Car giant Ford is to shed jobs across its European operations under plans to save €182m a year.

The group said it is launching a voluntary redundancy programme as it looks to slash costs across "all areas" of the European business.

It comes in the face of mounting regulatory costs, according to the group.

Ford Europe returned to profit in 2015 for the first time in four years.

But bosses announced aims to ramp up the group's overhaul and unveiled a revamped line-up of cars.

Jim Farley, head of the car maker's European business, said: "We are creating a far more lean and efficient business that can deliver healthy returns and earn future investment.

"Our job is to make our vehicles as efficiently as possible, spending every dollar in a way that serves customers' needs and desires, and creating a truly sustainable, customer-focused business."

The move is expected to see hundreds of jobs go in the UK and Germany, where the bulk of its European workforce is based, largely impacting sales, administration and marketing roles.

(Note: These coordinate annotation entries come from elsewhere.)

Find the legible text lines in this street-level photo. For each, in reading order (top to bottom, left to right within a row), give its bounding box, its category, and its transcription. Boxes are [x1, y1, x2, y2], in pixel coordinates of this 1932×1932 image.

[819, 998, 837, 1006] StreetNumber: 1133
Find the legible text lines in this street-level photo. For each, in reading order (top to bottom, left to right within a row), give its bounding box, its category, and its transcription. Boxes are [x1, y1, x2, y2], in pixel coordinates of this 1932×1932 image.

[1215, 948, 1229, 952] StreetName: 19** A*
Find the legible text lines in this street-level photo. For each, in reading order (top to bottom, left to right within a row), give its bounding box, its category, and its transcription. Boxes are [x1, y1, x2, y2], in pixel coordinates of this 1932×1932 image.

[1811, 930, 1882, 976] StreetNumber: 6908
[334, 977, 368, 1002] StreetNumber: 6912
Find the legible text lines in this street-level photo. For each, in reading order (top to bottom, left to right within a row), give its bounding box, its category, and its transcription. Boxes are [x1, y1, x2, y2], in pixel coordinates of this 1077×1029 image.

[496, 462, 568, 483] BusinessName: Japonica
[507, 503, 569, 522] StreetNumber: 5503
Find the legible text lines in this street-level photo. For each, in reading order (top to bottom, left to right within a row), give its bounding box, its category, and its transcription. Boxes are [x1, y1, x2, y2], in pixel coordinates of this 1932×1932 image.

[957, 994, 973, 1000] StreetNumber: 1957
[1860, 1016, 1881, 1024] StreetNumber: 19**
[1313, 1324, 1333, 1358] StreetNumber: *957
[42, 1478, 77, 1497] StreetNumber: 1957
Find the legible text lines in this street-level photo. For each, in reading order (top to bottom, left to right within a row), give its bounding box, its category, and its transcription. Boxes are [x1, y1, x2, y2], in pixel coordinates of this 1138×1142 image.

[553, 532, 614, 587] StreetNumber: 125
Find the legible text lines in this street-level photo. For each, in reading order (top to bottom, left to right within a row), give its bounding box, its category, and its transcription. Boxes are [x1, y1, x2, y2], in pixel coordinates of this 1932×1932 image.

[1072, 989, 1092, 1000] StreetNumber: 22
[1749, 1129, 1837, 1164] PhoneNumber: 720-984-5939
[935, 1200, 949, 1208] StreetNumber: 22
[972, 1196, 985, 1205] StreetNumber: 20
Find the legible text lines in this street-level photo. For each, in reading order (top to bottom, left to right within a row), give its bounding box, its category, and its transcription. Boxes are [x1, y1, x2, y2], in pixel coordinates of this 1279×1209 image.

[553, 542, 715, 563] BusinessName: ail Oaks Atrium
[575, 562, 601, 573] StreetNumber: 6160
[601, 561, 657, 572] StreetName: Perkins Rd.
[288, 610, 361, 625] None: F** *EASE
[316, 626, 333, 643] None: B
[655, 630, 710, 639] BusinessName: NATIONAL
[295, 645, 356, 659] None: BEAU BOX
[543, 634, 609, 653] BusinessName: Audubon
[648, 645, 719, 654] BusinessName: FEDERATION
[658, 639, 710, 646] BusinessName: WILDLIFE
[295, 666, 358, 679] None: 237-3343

Ford employs around 53,000 staff in Europe, with around 13,000 in the UK.

A spokesman for Ford in Ireland said the cuts announced today across its European operations will not affect its Irish employees.

Ford has a workforce of 40 in Cork, who are mainly involved in sales and marketing roles.

The Ford dealerships around the country are all independently owned. 

Today's news follows a programme of redundancies across Europe announced in 2012, when it axed around 1,000 roles.

Mr Farley said the recent return to profit was a "good first step", with Ford Europe last month posting a €236m surplus for its European arm – a €775m improvement on 2014.

But he added the group is "taking the necessary actions to create a vibrant business that's solidly profitable in both good times and down cycles".

The group also outlined plans to ditch some models in favour of increasingly popular sport utility vehicles (SUVs).

It is launching five new SUVs in the next three years as well as plug-in hybrid and electric cars.

Ford said it expects SUV sales in Europe to jump by more than 30% this year to more than 200,000.

It has not revealed which models are being axed under the overhaul.

The first Ford cars were shipped to Europe in 1903 - the same year Ford Motor Company was founded.

European production started in 1911.

Here in Ireland, Ford has sold more than 4,000 vehicles so far in 2016, making it the third most popular brand.

While Ford still makes parts in the UK, it no longer manufactures cars in Britain after closing several production lines over the past four years.